--- START ---

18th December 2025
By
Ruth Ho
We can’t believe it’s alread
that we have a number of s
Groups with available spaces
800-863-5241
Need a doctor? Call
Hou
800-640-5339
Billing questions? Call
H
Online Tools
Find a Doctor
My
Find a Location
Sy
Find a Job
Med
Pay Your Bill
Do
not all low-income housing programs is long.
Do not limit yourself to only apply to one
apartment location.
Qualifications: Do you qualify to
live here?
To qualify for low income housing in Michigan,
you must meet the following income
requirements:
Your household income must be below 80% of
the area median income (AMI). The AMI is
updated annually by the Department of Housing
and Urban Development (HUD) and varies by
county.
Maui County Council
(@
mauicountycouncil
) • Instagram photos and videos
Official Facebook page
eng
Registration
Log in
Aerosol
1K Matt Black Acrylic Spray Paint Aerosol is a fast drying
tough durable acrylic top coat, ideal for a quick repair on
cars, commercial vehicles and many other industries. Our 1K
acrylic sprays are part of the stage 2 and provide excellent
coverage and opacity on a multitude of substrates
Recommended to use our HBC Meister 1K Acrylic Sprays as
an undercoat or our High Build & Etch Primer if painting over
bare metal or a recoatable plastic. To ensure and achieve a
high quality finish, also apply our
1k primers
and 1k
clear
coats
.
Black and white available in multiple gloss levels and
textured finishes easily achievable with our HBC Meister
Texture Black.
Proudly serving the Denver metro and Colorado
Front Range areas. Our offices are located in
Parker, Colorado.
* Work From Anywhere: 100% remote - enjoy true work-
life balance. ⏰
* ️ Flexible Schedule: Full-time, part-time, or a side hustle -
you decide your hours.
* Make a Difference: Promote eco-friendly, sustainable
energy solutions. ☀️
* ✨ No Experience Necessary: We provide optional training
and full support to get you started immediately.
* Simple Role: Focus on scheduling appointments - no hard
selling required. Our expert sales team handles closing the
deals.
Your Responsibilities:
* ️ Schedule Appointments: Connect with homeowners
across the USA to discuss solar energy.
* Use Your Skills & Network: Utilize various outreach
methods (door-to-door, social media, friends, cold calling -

--- END ---

About this exercise:
Please reproduce the material above exactly, line by line.

Solution to the problem:
18th December 2025
By
Ruth Ho
We can’t believe it’s alread
that we have a number of s
Groups with available spaces
800-863-5241
Need a doctor? Call
Hou
800-640-5339
Billing questions? Call
H
Online Tools
Find a Doctor
My
Find a Location
Sy
Find a Job
Med
Pay Your Bill
Do
not all low-income housing programs is long.
Do not limit yourself to only apply to one
apartment location.
Qualifications: Do you qualify to
live here?
To qualify for low income housing in Michigan,
you must meet the following income
requirements:
Your household income must be below 80% of
the area median income (AMI). The AMI is
updated annually by the Department of Housing
and Urban Development (HUD) and varies by
county.
Maui County Council
(@
mauicountycouncil
) • Instagram photos and videos
Official Facebook page
eng
Registration
Log in
Aerosol
1K Matt Black Acrylic Spray Paint Aerosol is a fast drying
tough durable acrylic top coat, ideal for a quick repair on
cars, commercial vehicles and many other industries. Our 1K
acrylic sprays are part of the stage 2 and provide excellent
coverage and opacity on a multitude of substrates
Recommended to use our HBC Meister 1K Acrylic Sprays as
an undercoat or our High Build & Etch Primer if painting over
bare metal or a recoatable plastic. To ensure and achieve a
high quality finish, also apply our
1k primers
and 1k
clear
coats
.
Black and white available in multiple gloss levels and
textured finishes easily achievable with our HBC Meister
Texture Black.
Proudly serving the Denver metro and Colorado
Front Range areas. Our offices are located in
Parker, Colorado.
* Work From Anywhere: 100% remote - enjoy true work-
life balance. ⏰
* ️ Flexible Schedule: Full-time, part-time, or a side hustle -
you decide your hours.
* Make a Difference: Promote eco-friendly, sustainable
energy solutions. ☀️
* ✨ No Experience Necessary: We provide optional training
and full support to get you started immediately.
* Simple Role: Focus on scheduling appointments - no hard
selling required. Our expert sales team handles closing the
deals.
Your Responsibilities:
* ️ Schedule Appointments: Connect with homeowners
across the USA to discuss solar energy.
* Use Your Skills & Network: Utilize various outreach
methods (door-to-door, social media, friends, cold calling -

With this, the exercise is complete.